---------- Extracted text ----------

Sabtu, 6 Jun 2015

Management of Hodgkin lymphoma

Assalamualaikum & Happy Saturday :)

Life must go on..

PROFESSIONAL tinggal lagi 56 days.

So, today just for simple recaps on lymphoma. Keep calm and bear with me with all sorts of jargon-medical terms that i will use in this entry.

Haha, no interesting events happened for me to share with you all apart from me being so nervous thinking about this coming exam.


So!

HODGKIN LYMPHOMA

How much do you know ?

  1. Lymphoma as name imply is the malignant proliferation of the lymphocyte
  2. Bimodal age presentation; young adult and elderly
  3. Male more common
  4. 4 types of classical Hodgkin will affect the prognosis
    • Good prognosis
      • Mixed cellularity
      • Lymphocyte rich 
      • Nodular sclerosing
    • Poor prognosis
      • Lymphocyte depleted (<40% 5 year survival rate)
  5. Presented with lymph node swelling; rubbery commonly at cervical however axillary and inguinal can be presented too.
  6. Other presentation; constitutional symptoms like nighT sweat, fever, loss of weight, pruritus and lethargy.
  7. Presentation of complication; SVC obstruction
  8. Associations
    • EBV
    • Autoimmune; RA, SLE
    • Sarcoidoisis
    • Post transplantation
    • obese
    • family history 1st degree
  9. Reed sternberg cell? Owl eyes :)                                                                        
  10. O/E; cachexic, lymphadenopathy, hepatosplenomegaly
  11. IX;
    • FBC
    • LDH
    • ESR
    • Serum Ca
    • FNAC
    • CT TAP
    • BMAT
  12. Staging by Ann Arbour; 4 stages with A- no systemic symptoms apart from pruritus. B-symptoms consist of loss of weight 10% within 6 month, drenching night sweat and fever >38. B symptoms suggest for more extensive disease.

---------- Data records ----------

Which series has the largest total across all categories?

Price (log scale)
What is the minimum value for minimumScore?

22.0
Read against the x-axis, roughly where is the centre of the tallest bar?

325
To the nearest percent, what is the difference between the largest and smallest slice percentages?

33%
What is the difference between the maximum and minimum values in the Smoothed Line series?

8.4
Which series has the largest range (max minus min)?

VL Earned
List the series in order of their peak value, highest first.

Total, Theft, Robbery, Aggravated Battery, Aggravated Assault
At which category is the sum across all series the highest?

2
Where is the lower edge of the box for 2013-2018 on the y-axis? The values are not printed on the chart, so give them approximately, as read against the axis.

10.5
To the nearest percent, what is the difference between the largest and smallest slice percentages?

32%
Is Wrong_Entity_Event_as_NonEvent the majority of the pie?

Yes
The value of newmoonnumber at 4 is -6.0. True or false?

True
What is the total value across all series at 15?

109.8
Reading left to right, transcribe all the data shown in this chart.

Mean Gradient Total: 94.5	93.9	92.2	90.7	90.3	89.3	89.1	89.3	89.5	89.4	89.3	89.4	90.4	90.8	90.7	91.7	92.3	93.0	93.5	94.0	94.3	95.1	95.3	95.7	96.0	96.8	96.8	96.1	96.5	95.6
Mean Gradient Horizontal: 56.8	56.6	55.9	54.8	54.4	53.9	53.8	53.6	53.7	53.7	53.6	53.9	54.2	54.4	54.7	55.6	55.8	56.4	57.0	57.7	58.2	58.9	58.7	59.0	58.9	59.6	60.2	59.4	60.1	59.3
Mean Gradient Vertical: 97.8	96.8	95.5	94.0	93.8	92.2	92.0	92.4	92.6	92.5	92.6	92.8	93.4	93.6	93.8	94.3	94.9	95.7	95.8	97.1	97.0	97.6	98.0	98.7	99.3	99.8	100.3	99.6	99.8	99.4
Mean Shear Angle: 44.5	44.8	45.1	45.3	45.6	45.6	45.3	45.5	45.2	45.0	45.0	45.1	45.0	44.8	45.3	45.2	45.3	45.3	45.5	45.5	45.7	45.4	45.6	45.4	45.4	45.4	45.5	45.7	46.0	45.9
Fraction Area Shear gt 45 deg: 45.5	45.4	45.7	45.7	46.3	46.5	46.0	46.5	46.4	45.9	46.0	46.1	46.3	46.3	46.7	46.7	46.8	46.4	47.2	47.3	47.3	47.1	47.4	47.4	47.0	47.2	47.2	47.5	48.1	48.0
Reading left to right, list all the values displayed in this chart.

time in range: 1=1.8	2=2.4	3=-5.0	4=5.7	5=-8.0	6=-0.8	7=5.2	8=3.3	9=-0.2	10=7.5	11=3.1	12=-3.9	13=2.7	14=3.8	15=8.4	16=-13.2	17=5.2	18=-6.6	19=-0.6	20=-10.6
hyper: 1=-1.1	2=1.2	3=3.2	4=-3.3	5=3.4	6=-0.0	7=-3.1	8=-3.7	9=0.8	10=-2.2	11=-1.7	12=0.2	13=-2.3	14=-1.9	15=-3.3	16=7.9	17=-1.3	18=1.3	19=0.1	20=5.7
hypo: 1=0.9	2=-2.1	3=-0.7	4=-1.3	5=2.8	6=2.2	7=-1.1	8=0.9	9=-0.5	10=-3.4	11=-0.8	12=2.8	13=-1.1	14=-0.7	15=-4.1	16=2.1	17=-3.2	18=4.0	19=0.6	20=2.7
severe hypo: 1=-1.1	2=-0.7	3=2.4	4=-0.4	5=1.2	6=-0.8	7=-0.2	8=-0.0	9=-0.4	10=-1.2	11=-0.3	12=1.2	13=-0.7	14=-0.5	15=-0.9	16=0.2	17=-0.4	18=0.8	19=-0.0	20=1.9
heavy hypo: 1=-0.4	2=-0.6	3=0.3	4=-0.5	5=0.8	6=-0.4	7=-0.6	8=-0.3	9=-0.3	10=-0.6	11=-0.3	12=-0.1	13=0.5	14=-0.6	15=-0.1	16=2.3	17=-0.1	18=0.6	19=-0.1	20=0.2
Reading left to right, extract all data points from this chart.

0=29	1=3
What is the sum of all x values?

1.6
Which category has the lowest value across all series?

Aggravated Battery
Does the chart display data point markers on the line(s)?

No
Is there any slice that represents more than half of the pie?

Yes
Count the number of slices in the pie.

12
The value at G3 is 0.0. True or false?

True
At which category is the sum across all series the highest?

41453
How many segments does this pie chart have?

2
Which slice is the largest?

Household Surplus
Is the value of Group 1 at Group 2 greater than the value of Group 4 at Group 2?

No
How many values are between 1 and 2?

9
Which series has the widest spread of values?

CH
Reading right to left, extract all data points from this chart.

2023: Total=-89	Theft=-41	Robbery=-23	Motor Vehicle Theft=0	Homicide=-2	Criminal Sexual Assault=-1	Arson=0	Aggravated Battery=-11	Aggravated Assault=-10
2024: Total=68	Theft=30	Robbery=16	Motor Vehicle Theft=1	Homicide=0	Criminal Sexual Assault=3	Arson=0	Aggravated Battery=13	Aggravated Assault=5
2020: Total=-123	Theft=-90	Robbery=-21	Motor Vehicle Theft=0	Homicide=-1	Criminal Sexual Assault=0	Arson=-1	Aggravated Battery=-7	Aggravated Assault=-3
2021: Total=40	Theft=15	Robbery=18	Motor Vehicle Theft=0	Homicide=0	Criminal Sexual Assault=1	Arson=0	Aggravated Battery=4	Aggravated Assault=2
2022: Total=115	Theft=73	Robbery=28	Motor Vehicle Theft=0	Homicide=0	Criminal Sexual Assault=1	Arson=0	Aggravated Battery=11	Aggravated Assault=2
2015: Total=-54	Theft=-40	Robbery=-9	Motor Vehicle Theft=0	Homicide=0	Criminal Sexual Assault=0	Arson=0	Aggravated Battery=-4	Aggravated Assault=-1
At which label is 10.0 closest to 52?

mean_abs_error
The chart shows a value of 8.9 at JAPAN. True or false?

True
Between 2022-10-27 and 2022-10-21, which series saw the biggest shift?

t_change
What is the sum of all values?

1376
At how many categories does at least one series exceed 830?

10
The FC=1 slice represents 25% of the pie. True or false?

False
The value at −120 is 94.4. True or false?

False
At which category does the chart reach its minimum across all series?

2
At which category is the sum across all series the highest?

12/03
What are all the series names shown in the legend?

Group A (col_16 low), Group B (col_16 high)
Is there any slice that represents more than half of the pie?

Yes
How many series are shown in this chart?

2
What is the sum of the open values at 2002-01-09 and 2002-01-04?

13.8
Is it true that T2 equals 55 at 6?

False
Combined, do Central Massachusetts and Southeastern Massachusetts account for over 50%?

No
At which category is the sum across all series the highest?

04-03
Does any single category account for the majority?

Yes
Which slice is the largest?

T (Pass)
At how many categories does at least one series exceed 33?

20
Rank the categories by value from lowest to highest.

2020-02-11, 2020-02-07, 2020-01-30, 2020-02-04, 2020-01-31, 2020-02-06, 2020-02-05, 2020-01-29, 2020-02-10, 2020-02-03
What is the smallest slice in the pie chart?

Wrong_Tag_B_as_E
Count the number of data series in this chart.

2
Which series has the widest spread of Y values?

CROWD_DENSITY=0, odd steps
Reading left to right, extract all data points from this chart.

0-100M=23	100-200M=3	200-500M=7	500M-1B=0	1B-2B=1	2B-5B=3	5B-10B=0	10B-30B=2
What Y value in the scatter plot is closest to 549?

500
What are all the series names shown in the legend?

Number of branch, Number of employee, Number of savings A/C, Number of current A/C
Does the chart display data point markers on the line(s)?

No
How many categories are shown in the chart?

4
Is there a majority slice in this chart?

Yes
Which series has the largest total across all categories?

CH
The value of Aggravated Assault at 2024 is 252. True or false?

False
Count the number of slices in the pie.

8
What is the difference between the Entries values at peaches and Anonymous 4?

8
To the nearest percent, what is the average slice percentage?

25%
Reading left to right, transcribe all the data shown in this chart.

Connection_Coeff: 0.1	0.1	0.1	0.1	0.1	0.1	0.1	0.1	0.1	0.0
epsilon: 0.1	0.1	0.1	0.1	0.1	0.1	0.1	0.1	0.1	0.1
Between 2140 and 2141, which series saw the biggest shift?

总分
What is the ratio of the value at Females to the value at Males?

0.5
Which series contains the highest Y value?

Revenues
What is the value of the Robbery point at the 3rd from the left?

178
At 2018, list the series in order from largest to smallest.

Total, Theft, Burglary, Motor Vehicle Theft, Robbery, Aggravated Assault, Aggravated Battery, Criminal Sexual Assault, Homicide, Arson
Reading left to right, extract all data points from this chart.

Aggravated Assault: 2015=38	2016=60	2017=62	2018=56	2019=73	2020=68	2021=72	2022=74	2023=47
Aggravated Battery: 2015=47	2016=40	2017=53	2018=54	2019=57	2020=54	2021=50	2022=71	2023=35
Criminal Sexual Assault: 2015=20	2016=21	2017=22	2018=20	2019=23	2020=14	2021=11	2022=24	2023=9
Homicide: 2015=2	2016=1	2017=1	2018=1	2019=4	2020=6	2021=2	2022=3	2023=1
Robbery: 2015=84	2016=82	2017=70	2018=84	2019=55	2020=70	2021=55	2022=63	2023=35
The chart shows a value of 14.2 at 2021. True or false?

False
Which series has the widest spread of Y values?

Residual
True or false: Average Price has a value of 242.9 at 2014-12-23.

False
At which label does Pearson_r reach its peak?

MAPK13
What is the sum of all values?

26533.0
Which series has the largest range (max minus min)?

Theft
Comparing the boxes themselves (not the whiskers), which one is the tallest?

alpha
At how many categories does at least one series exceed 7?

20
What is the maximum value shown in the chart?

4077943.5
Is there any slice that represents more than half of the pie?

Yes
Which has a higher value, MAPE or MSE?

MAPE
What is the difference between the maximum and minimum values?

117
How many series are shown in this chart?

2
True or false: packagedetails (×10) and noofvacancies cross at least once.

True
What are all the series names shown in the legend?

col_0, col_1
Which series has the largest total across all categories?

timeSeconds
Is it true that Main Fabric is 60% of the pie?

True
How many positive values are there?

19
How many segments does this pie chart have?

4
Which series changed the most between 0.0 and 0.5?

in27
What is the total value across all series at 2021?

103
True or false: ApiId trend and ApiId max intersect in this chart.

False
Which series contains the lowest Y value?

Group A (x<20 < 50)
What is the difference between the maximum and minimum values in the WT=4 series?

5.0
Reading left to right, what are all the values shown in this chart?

----------

> _Your goal_:
Pick up the blog post on Hodgkin lymphoma after its last sentence and keep it going. The lines have nothing to do with the post on Hodgkin lymphoma.

> _Reply_:
  13. Management
    • For further history taking, physical examination and investigations
    • For chemoradiotheraphy
      • Favourable prognosis can have 3-4 cycles of ABVD regimes; adriamycin, bleomycin, vinblastine, dacarbazine followed by radiotherapy
      • For advanced disease; opt for BEACOPP; bleomycin, etoposide, adriamycin, adriamycin, cyclophosphamide, oxaliplatin, procarbazine, prednisolone
      • Problems with BEACOPP; higher rates of toxicity including reversible bone marrow suppression, secondary malignancies, sterility, and rare cases of fatal sepsis.
      • High dose chemotherapy and autologous HCT should be considered as the treatment of choice for the following subsets of patients:
        • Early relapse (less than 12 months after treatment) or induction failure.
        • Second relapse after conventional treatment for first relapse.
        • Generalized systemic relapse even beyond 12 months. 
    • Monitor side effect for chemotherapy and radiotherapy
    • Monitor for complications; SVC obstruction, infection
  14. International Prognostic Score (IPS)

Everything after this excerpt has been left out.